Making S3 (almost) as fast as local memory
AWS Lambda is amazing, and as I talked about last time, can be used for some pretty serious compute. But many of our potential use cases involve data preprocessing and data manipulation – the so-called extract, transform, and load (ETL) part of data science. Often people code up Hadoop or Spark jobs to do this. I think for many scientists, #thecloudistoodamnhard – learning to write Hadoop and Spark jobs requires both thinking about cluster allocation as well as learning a Java/Scala stack that many are unfamiliar with.
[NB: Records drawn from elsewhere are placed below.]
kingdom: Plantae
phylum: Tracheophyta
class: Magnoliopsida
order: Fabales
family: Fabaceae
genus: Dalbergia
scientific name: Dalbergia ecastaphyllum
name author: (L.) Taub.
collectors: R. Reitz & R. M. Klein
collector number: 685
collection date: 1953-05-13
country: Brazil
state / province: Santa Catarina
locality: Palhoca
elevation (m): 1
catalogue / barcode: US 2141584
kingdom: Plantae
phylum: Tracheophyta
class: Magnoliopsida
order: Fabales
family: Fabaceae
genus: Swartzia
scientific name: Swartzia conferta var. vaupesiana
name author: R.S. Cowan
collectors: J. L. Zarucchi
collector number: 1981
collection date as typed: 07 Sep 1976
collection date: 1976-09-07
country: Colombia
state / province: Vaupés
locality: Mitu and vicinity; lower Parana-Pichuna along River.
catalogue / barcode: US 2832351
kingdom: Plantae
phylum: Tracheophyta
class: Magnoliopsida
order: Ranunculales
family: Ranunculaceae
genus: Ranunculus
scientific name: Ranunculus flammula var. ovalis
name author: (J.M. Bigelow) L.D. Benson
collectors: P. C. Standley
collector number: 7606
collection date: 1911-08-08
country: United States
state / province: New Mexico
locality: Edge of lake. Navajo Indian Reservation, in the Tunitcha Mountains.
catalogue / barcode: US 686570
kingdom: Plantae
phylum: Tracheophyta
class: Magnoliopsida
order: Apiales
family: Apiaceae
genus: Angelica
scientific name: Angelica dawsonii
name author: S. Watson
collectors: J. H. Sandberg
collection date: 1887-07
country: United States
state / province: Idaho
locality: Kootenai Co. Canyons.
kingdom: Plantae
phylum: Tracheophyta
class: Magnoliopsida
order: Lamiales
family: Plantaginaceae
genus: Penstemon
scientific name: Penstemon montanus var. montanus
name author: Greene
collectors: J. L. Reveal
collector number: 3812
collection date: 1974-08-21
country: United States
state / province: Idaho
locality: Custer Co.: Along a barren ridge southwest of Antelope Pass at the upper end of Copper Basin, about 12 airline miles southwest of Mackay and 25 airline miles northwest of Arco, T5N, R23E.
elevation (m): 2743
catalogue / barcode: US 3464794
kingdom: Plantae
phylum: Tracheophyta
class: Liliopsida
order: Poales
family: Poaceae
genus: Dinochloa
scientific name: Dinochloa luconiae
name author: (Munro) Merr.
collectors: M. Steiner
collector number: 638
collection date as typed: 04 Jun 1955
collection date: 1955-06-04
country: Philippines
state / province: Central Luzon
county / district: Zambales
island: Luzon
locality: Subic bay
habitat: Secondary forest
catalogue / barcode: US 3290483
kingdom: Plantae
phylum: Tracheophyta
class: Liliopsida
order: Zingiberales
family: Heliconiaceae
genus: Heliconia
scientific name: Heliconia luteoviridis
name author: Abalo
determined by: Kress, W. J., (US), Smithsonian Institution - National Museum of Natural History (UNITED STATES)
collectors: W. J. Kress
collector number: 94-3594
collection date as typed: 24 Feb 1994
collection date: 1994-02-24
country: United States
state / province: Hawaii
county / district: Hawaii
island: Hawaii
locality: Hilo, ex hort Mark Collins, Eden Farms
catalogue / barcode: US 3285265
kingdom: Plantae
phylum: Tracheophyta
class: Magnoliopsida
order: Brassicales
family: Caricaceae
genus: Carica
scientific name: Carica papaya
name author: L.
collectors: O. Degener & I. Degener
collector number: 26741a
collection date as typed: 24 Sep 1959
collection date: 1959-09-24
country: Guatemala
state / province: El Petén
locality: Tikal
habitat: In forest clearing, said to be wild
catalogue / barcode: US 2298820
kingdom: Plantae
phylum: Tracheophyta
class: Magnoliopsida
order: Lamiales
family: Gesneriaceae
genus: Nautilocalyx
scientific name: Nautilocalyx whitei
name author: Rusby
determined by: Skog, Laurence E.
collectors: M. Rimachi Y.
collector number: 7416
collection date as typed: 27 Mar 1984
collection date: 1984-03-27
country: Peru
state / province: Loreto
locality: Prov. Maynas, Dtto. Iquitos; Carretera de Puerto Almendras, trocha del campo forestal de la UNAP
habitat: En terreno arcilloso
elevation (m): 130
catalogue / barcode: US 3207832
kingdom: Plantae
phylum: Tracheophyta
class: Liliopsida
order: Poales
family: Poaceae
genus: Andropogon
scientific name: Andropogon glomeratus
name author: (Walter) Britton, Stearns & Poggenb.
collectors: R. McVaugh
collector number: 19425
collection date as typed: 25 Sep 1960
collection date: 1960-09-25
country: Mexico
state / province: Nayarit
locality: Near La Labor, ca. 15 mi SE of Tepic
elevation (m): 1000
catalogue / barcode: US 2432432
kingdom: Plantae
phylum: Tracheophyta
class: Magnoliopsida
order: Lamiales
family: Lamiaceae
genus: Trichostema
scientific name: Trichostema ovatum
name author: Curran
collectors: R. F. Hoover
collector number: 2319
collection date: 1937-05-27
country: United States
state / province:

What if I just want to resize some images or extract some simple features ? Can we use AWS Lambda for high-throughput ETL workloads? I wanted to see how fast PyWren could get the job done. This necessitated benchmarking S3 read and write from within Lambda.
I wrote an example
script,
s3_benchmark.py
to
first write a bunch of objects with pseudorandom data to s3, and then
read those objects out. The data is pseudorandom to make sure our
results aren’t confounded by compression, and everything is
done with streaming file-like objects in Python. To write 1800 2GB objects
to the S3 bucket jonas-pywren-benchmark
I can use the following
command:
$ python s3_benchmark.py write --bucket_name=jonas-pywren-benchmark \
--mb_per_file=2000 --number=1800 --key_file=big_keys.txt
Each object is placed at a random key, and the keys used are written
to big_keys.txt
, one per line. This additionally generates a python pickle
of (start time, stop time, transfer rate)
for each job. We can then
read these generated s3 objects with with :
$ python s3_benchmark.py read --bucket_name=jonas-pywren-benchmark \
--number=1800 --key_file=big_keys.txt
We can look at the distribution of per-job throughput, the job runtimes for the read and write benchmarks, and the total aggregate throughput (colors are consistent – green is write, blue is read):
Note that at the peak, we have over 6O GB/sec read and 50 GB/sec write to S3 – that’s nearly half a terabit a second of IO! For comparison, high-end Intel Haswell Xeons get about ~100GB/sec to RAM. On average, we see per-object write speeds of ~30 MB/sec and read speeds are ~40MB/sec. The amazing part is this is nearly linear scaling of read and write throughput to S3.
I struggle to comprehend this level of scaling. We’re working on some applications now where this really changes our ability to quickly and easily try out new machine learning and data analysis pipelines. As I mentioned when talking about compute throughput, this is peak performance – it’s likely real workloads will be a bit slower. Still, these rates are amazing!